Тэфи права – нельзя вечно бегать от этого.
– Послушай, Бийран. Нам надо поговорить…
Мокрый плац был совершенно безлюден. Пятна света от фонарей отражались в лужах, а в воздухе повисла липкая, сырая морось.
Комендант говорил, что через две-три недели опостылевшие тучи наконец уйдут, а вместе с ними уйдут постоянные дожди и туманы. Задуют южные ветра, будет больше солнца. Зима на Виндерхейме ласковее, чем осень.
Глаза Бийрана подозрительно сияли. Неизвестно, каких слов он ожидал от сокурсницы, но явно не тех, что она собиралась сказать.
– Бийран… – Альдис осеклась, не зная, как продолжить. Подкинули йотуны работку.
– Не говори ничего, любовь моя. – Он взял ее ладонь двумя руками и шагнул близко, слишком близко. Оказалось, что он почти на голову выше Альдис.
От неожиданной, непривычной близости по коже пробежал озноб. Она как-то остро почувствовала себя меньше и слабее Бийрана. И что удивительно, это чувство не было неприятным.
Преодолевая наваждение, Альдис помотала головой и отступила. Парень не пытался снова сократить дистанцию, вместо этого взял и опустился на одно колено, как герой все тех же сентиментальных романов.
– Сегодня особая ночь, ночь признаний. И я скажу те слова, что давно храню в своем сердце. Сперва я надеялся завоевать любовь хитростью, но вчера прочел «Огонь желаний» и понял, что честность – лучшее оружие. Да не будет между нами лжи и недомолвок! Пусть искренность моих слов сорвет завесу тайны. Знай же, с той минуты, как я увидел тебя, я понял: ты особенная, не такая, как все.

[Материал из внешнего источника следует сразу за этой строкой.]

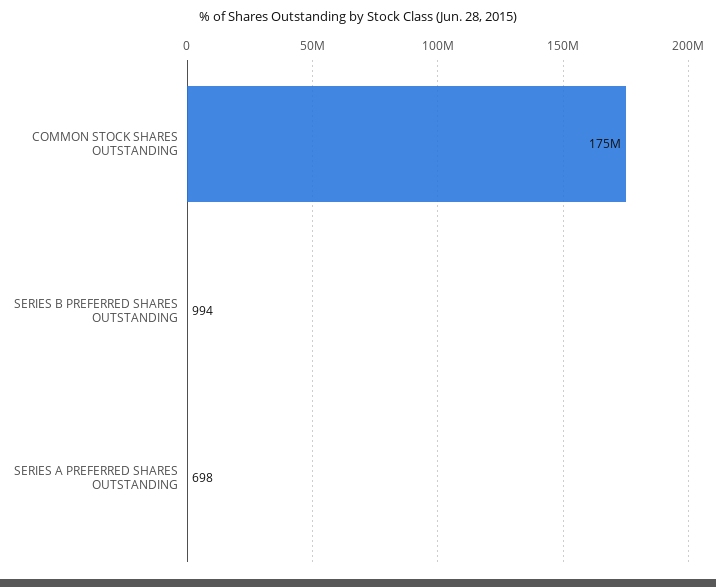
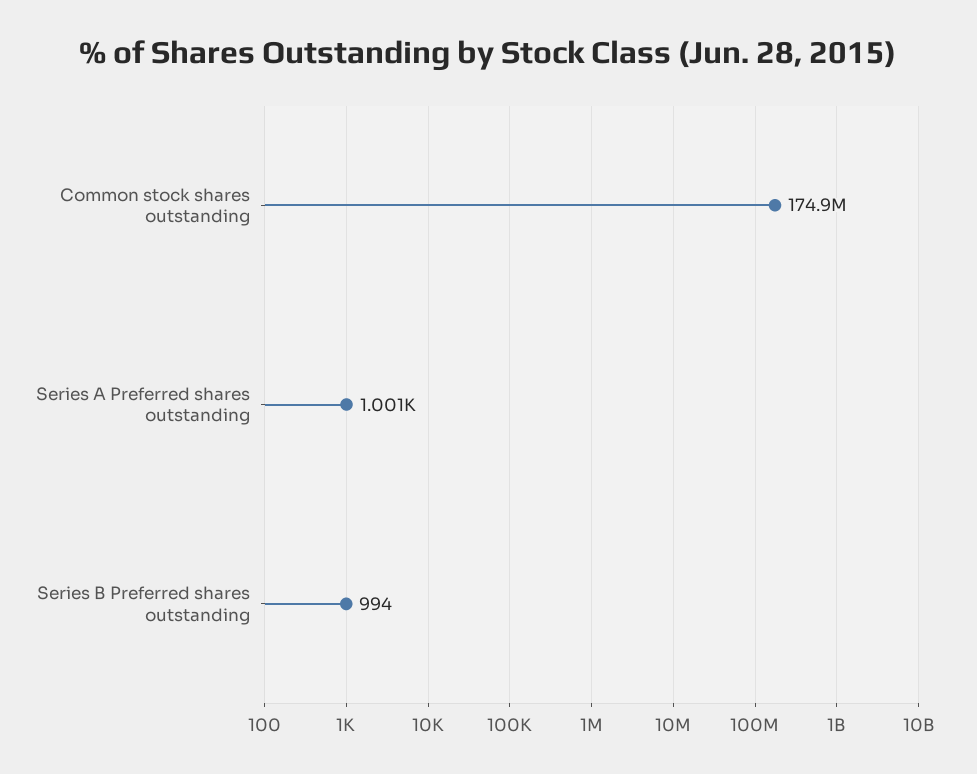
SERIES A PREFERRED SHARES OUTSTANDING: 698 -> 1001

– Я такая же, как все девчонки на острове!
– Ты обманываешь себя. Ты не могла бы стать «как все», даже если бы очень постаралась.
– Что ты имеешь в виду?
Показалось? Или он и правда на что-то намекает?
– Ты – особенная. Драккар среди кнорров. Жемчужина среди гальки. Рысь среди кошек…

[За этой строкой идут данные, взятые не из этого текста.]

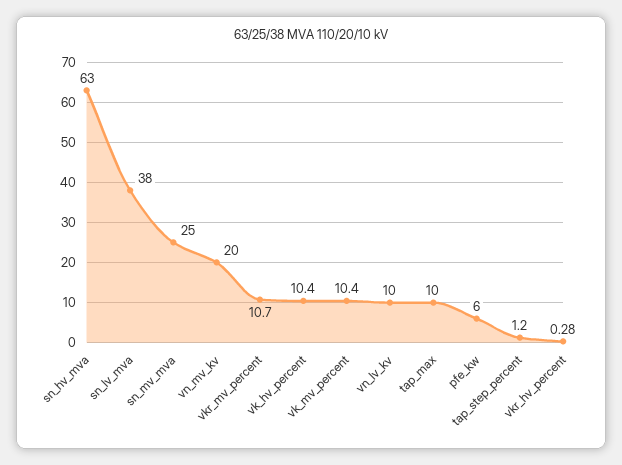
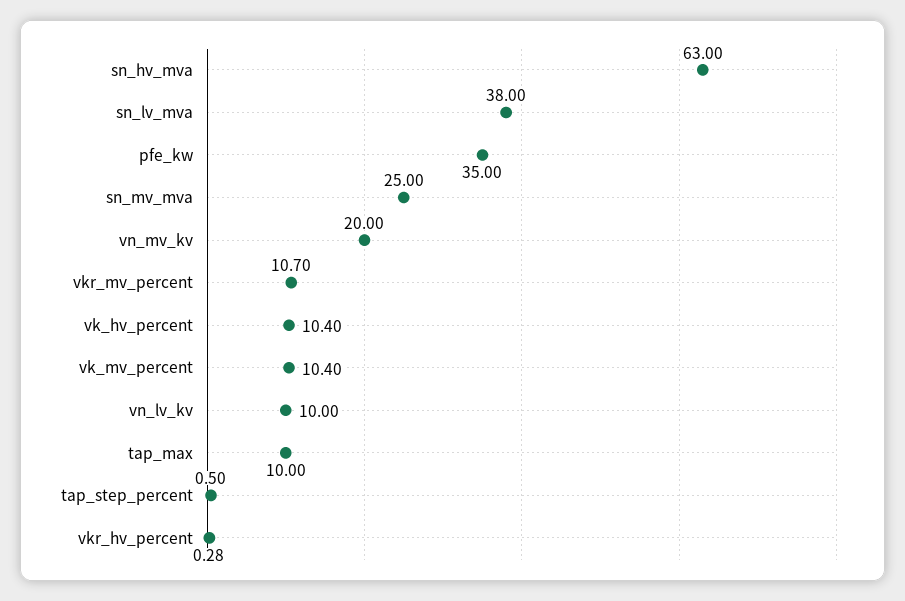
pfe_kw: 6 -> 35
tap_step_percent: 1.2 -> 0.5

Нет, показалось. Ох уж эти поэтические образы Бийрана.
– И я тоже особенный. Норны предрешили нашу встречу. Сейчас хороший момент, и я должен сказать то, что понял еще при первой встрече. Я люблю тебя.
– Ох…
Никто и никогда не говорил ей «я люблю тебя». Альдис даже не подозревала, что это так… приятно. В душе отчаянно, тоскливо взвыл голосок, умаляющий не отказываться от предложенного дара. Захотелось схватить поклонника за плечи, затрясти и потребовать: «Давай! Повтори это! Скажи, скажи это еще раз! Пожалуйста!»
Он ведь повторит. С радостью.
Он приложил ее ладонь к своим губам. И это тоже почему-то не было неприятным.
– Бийран… – Ее голос дрожал. – Пойми, пожалуйста. Я меньше всего на свете хочу тебя обидеть. Я уверена – ты очень хороший парень. Ты, наверное, даже особенный. Ты просто ошибся. Я не особенная, и я не твоя судьба. Я просто обычная девчонка.
Всеотец, где же те самые слова?! Где они, когда так нужны?
– Нет, ты особенная, – упрямо повторил сокурсник.
– Ерунда. Ты сам все это придумал. Бийран, я обычная. И я… я никого не люблю, прости. Даже не хочу. И врать не хочу. И я… мне неприятно слышать, когда ты меня сравниваешь с рысью и жемчугом. Звучит так, как будто я тебя обманула. Ты говоришь, что любишь, и я чувствую, что должна что-то дать тебе взамен. А у меня ничего нет для тебя. Совсем. Прости. Я… не умею любить. Я как мороженая рыба…
На последних словах Альдис затрясло. Пришлось замолчать, просто чтобы не расплакаться.
«Вот и все, дура! Так тебе и надо», – злобно пропищал все тот же голосок.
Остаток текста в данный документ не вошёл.